1942 Seep Jeep
It was an intriguing concept: a seagoing jeep. The Army had flirted for years with the idea of an amphibious vehicle. Then during World War II, several types were actually built -- among them the GP-A: General Purpose-Amphibious, or the 1942 Seep Jeep.
Designed by the Marmon-Herrington Company in cooperation with the boat-building firm of Sparkman and Stephens, the GP-A was based on the GPW-Ford's version of the familiar World War II jeep.
Several distinct hulls were built and tested, first in scale model form and then at full size. Somehow, while this was going on there was no jeep available for use in the experiments. All the engineers had to work from was a table of specifications, and those specs understated the jeep's weight by about 30 percent. This factor had a serious negative effect upon the performance of the end product.
When the pilot vehicle was ready, tests were run in the Huron River, at Dearborn. Ranking officers from the various branches of the service made comments, although adequate endurance and performance tests had never been made. There were those who expressed concern over this seemingly premature standardization of the design.

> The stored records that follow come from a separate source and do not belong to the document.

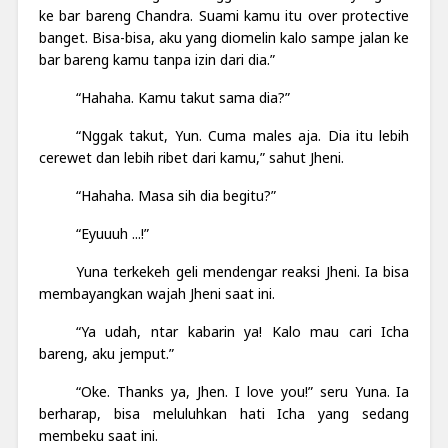
ke bar bareng Chandra. Suami kamu itu over protective
banget. Bisa-bisa, aku yang diomelin kalo sampe jalan ke
bar bareng kamu tanpa izin dari dia.”
“Hahaha. Kamu takut sama dia?”
“Nggak takut, Yun. Cuma males aja. Dia itu lebih
cerewet dan lebih ribet dari kamu,” sahut Jheni.
“Hahaha. Masa sih dia begitu?”
“Eyuuuh ...!”
Yuna terkekeh geli mendengar reaksi Jheni. Ia bisa
membayangkan wajah Jheni saat ini.
“Ya udah, ntar kabarin ya! Kalo mau cari Icha
bareng, aku jemput.”
“Oke. Thanks ya, Jhen. I love you!” seru Yuna. Ia
berharap, bisa meluluhkan hati Icha yang sedang
membeku saat ini.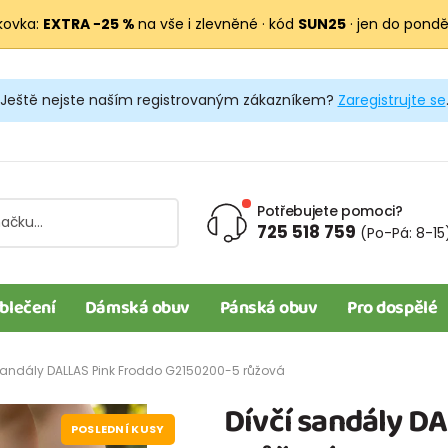
kovka:
EXTRA −25 %
na vše i zlevněné · kód
SUN25
· jen do pondělí
Ještě nejste naším registrovaným zákazníkem?
Zaregistrujte se
Potřebujete pomoci?
725 518 759
(Po-Pá: 8-15
blečení
Dámská obuv
Pánská obuv
Pro dospělé
sandály DALLAS Pink Froddo G2150200-5 růžová
Dívčí sandály D
POSLEDNÍ KUSY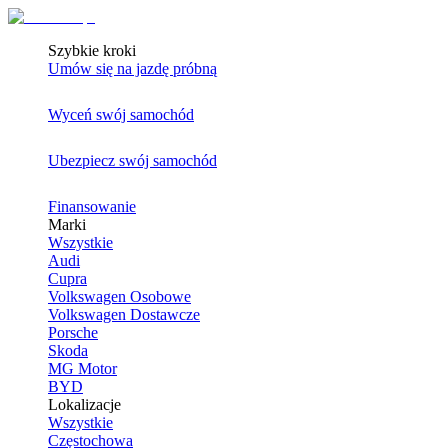
Szybkie kroki
Umów się na jazdę próbną
Wyceń swój samochód
Ubezpiecz swój samochód
Finansowanie
Marki
Wszystkie
Audi
Cupra
Volkswagen Osobowe
Volkswagen Dostawcze
Porsche
Skoda
MG Motor
BYD
Lokalizacje
Wszystkie
Częstochowa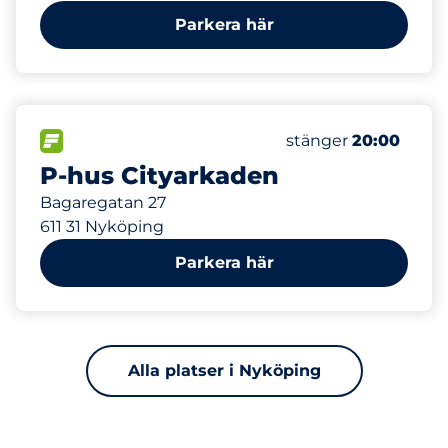
Parkera här
100
Totalt antal platse
FLÖDE
Antal parkeringsplat
Fredag
stänger
20:00
P-hus Cityarkaden
Bagaregatan 27
611 31 Nyköping
Parkera här
Alla platser i Nyköping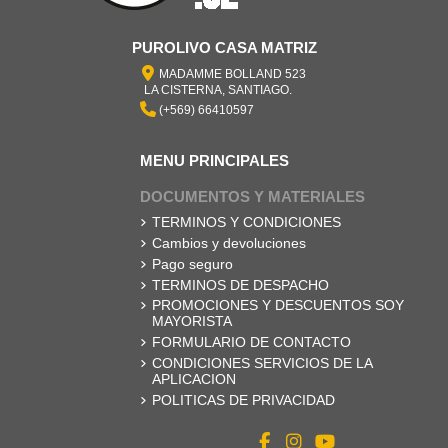
PUROLIVO CASA MATRIZ
MADAMME BOLLAND 523
LA CISTERNA, SANTIAGO.
(+569) 66410597
MENU PRINCIPALES
DOCUMENTOS Y MATERIALES
TERMINOS Y CONDICIONES
Cambios y devoluciones
Pago seguro
TERMINOS DE DESPACHO
PROMOCIONES Y DESCUENTOS SOY
MAYORISTA
FORMULARIO DE CONTACTO
CONDICIONES SERVICIOS DE LA
APLICACION
POLITICAS DE PRIVACIDAD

However, it was February 1942 by this time, two months after the Japanese attack upon Pearl Harbor. The need for water-going jeeps was declared by field generals -- General George Marshall in particular -- to be urgent. Besides, Ford was pressuring the government for a contract, even suggesting that production facilities might not be available unless the project got under way immediately.
The potential seemed enormous. Popular Science, describing the Seep as "essentially a specially equipped jeep with a steel hull built around it," noted, "This seagoing jeep operates on either land or water, and can pass from one medium to the other with a single minor adjustment by the driver, during which the car doesn't have to stop. Its possibilities as a reconnaissance vehicle are startling. With it an advance patrol can creep up back roads to a river, scout along the shore, cross at any point to investigate the enemy's territory. It can race back with its information about as fast as any other jeep -- upwards of 60 miles an hour on good roads. Twenty of them can ferry 100 fully armed men across water to strike the enemy from the rear."
Controls were identical to those of the land-based jeeps, with the addition of two more handles, located just behind the transmission lever. One of these engaged the propeller, while the other operated the bilge pump.
A letter of intent was issued on April 11, 1942, calling for an initial production run of 5,000 of the little amphibians, and the project got under way. Then, suddenly, after only 12,778 had been built, production was halted.
Why? What had gone wrong? The Germans were apparently doing well enough with their Schwimmwagen, though their seriously underpowered Kubelwagen was a bust. Denfield and Fry, quoting from a 1971 Army Materiel Command pamphlet, explain: "Insufficient testing of early production models, inadequate inspection and supervision of production, failure to provide for a continuing development program, failure to provide adequate training, and, particularly, failure to consult the using services before production began resulted in early rejection of the project as a technical and tactical failure."
Civilians, however, appear to have seen no end of possibilities in the GP-A. Especially Ben Carlin, an Australian engineer, who made a nine-year, round-the-world trip in one of them. According to Bart H. Vanderveen, writing in Challenge, "Carlin first saw the vehicle when he was in the forces in India, and said, 'You know, with a bit of titivation you could go round the world in one of those things.'"
After demobilization, Carlin went to the United States, where he purchased a GP-A at an Army surplus sale. He named it, appropriately enough, Half Safe. After spending considerable time adapting the amphib to his purposes, Carlin, with his American wife, set out from Halifax, Nova Scotia, in July 1950.
As Vanderveen recounts the story, "They crossed the Atlantic, sailing via Madeira to Cap Juby, Spanish Sahara. From (here they drove and sailed by way of Gibraltar and eight West European countries to London. There, during a two-year stay, the vehicle was extensively rebuilt and modified for the second lap -- London, India, Australia, Japan, San Francisco, New York."
Meanwhile, Elinore, Carlin's wife, jumped ship in India and made her way back to the United States, where she filed for divorce. Carlin flew to his hometown of Perth, Australia, where he recruited a young yachtsman, and the voyage continued. However, Ben Carlin evidently had an irascible disposition. Upon reaching Kagoshima, Japan, in late 1956, his young helper also took his departure.
Early in 1957, accompanied this time by an American named Boye Lafayette DeMente, Carlin took to the sea once more. Four months later, Half Safe put in at Anchorage, Alaska. DeMente, who had quite enough of Carlin's nasty temper, flew home to Phoenix. Sometime later he learned that Ben Carlin had made it to New York, completing his globe-circling tour.
Accompanied by Half Safe, Carlin later took to the lecture circuit, eventually returning to Perth, where he worked at a yacht harbor until his death.
Too small and too slow to be much of a boat, yet too big and too clumsy to serve as a jeep, the GP-A appears to have represented the worst of both worlds. One wonders if it might have been more successful had normal development and testing procedures been permitted to take place.